Minneapolis is in the midst of a building boom. So lately I've been asking myself: "Where's Barbara Flanagan?"
As a Star Tribune columnist for decades, Flanagan was an advocate for vibrant sidewalks, a strong downtown and an overall more attractive city during some of Minneapolis' toughest years. Many may remember her passion for sidewalk cafes and Nicollet Mall, but the breadth of her work is clear when perusing news clippings about the city's largest development projects.
Take this particularly prescient column from 1977, for example, predicting that Kmart's parking lot would become an asphalt eyesore on W. Lake Street.

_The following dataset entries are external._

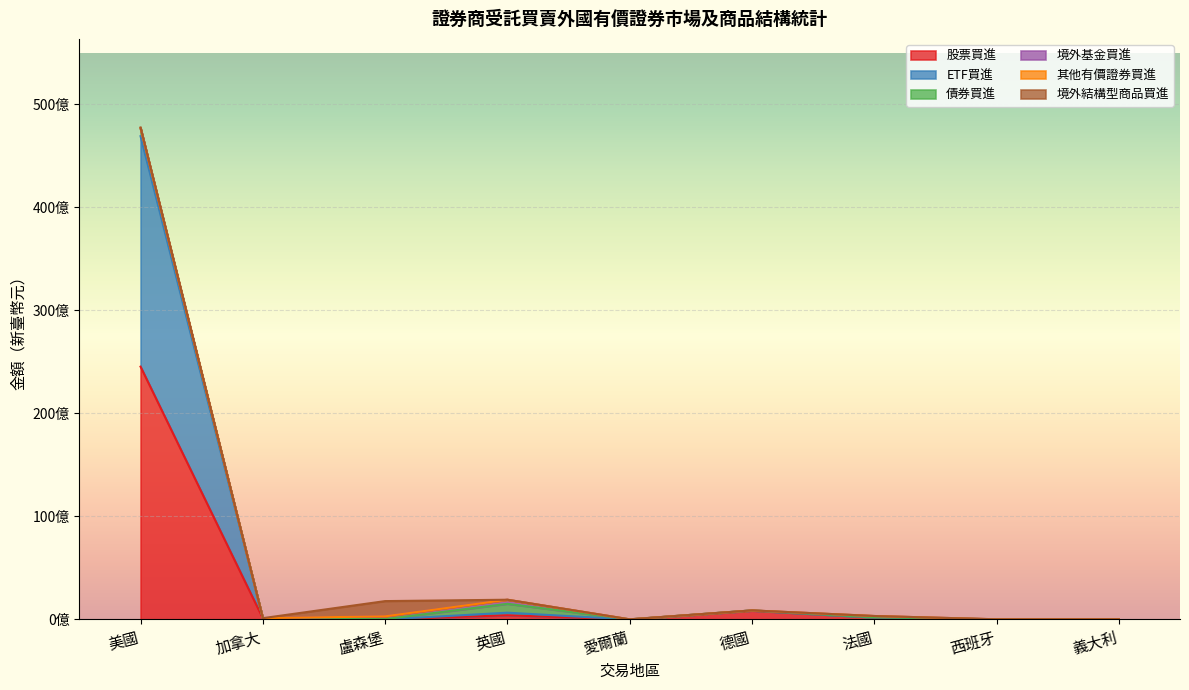

What is the difference between the highest and lowest values at 法國?

19515662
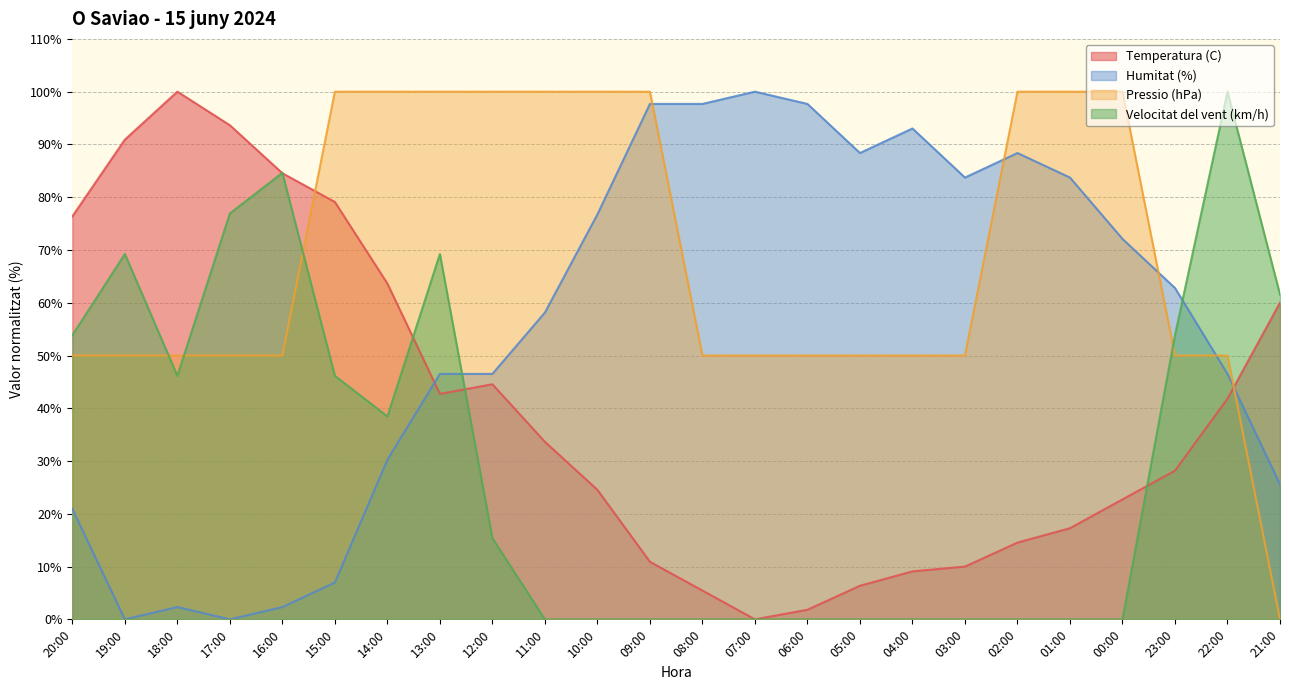

At which category is the sum across all series the highest?

13:00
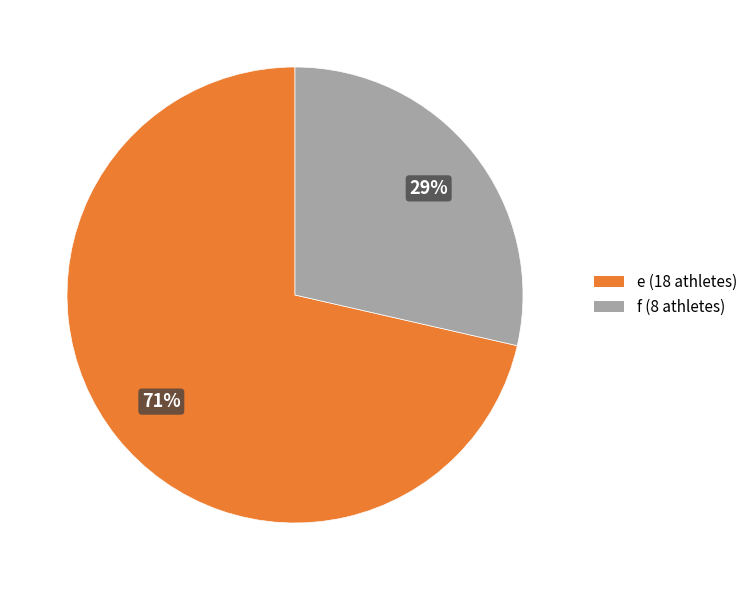

True or false: e accounts for 71% of the total.

True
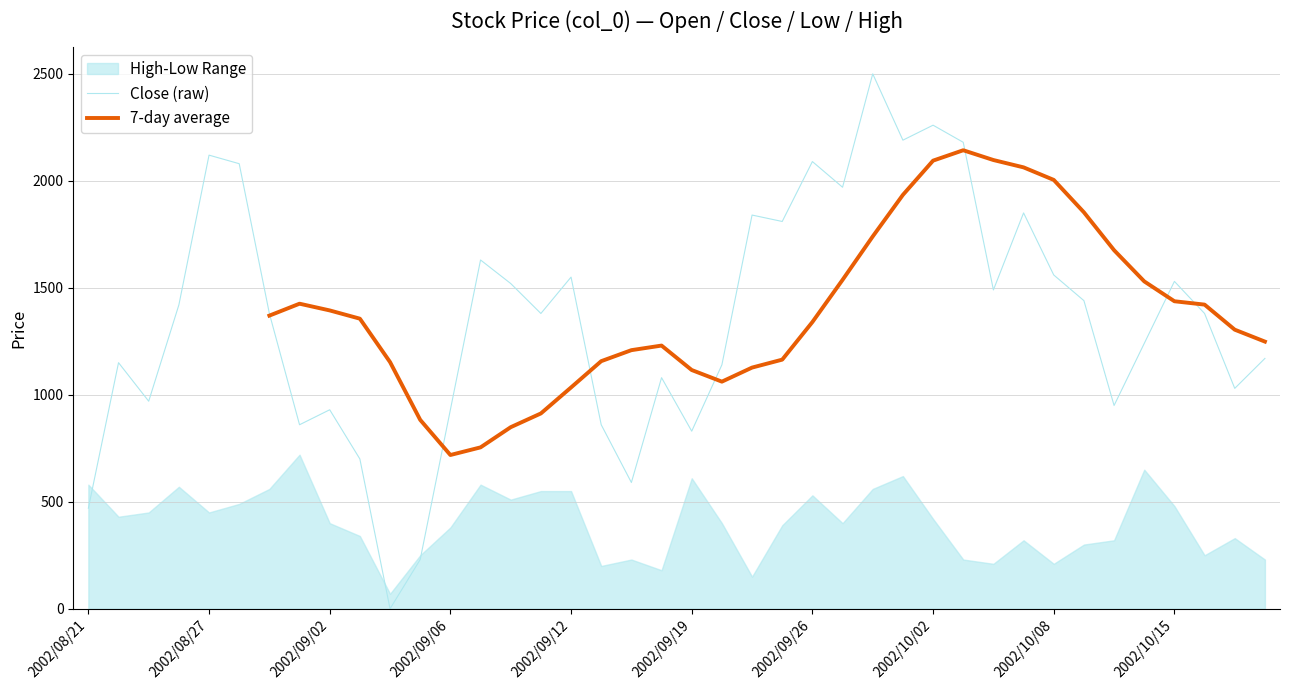

What is the highest value of the Close (raw) series?

2500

"The Lake and Nicollet neighborhood, with its senior-citizen apartments and low-rent housing, should have been planned more for pedestrian shoppers than for commuters in cars," Flanagan wrote in a column calling for Kmart and Supervalu to better adhere to city design standards.
Flanagan joined the Minneapolis Times in 1944, when it was still located on "Newspaper Row." She soon joined the Minneapolis Tribune, then later the Star, eventually writing a column that ran from 1965 until her retirement in 1988. She continued writing it monthly until 2012.
We caught up with her this month at her new apartment in a Wayzata senior facility, where she moved with her husband in August after nearly a lifetime in Minneapolis. Below is a condensed version of our hourlong interview.
On the $50 million Nicollet Mall renovation plans:
"I don't think these people are thinking. And I don't know who the New Yorkers are that they've hired. They want to put in a whole lot of plants. Well, fine, you can put in the plants. … You need to fix it up. There's no question that it has needed a general care."
You think their priorities are in the wrong place? "I do. I think you should think, No. 1, in terms of stores. They put up some business buildings that took away the [retail] store spaces. But you could put them on the ground floor.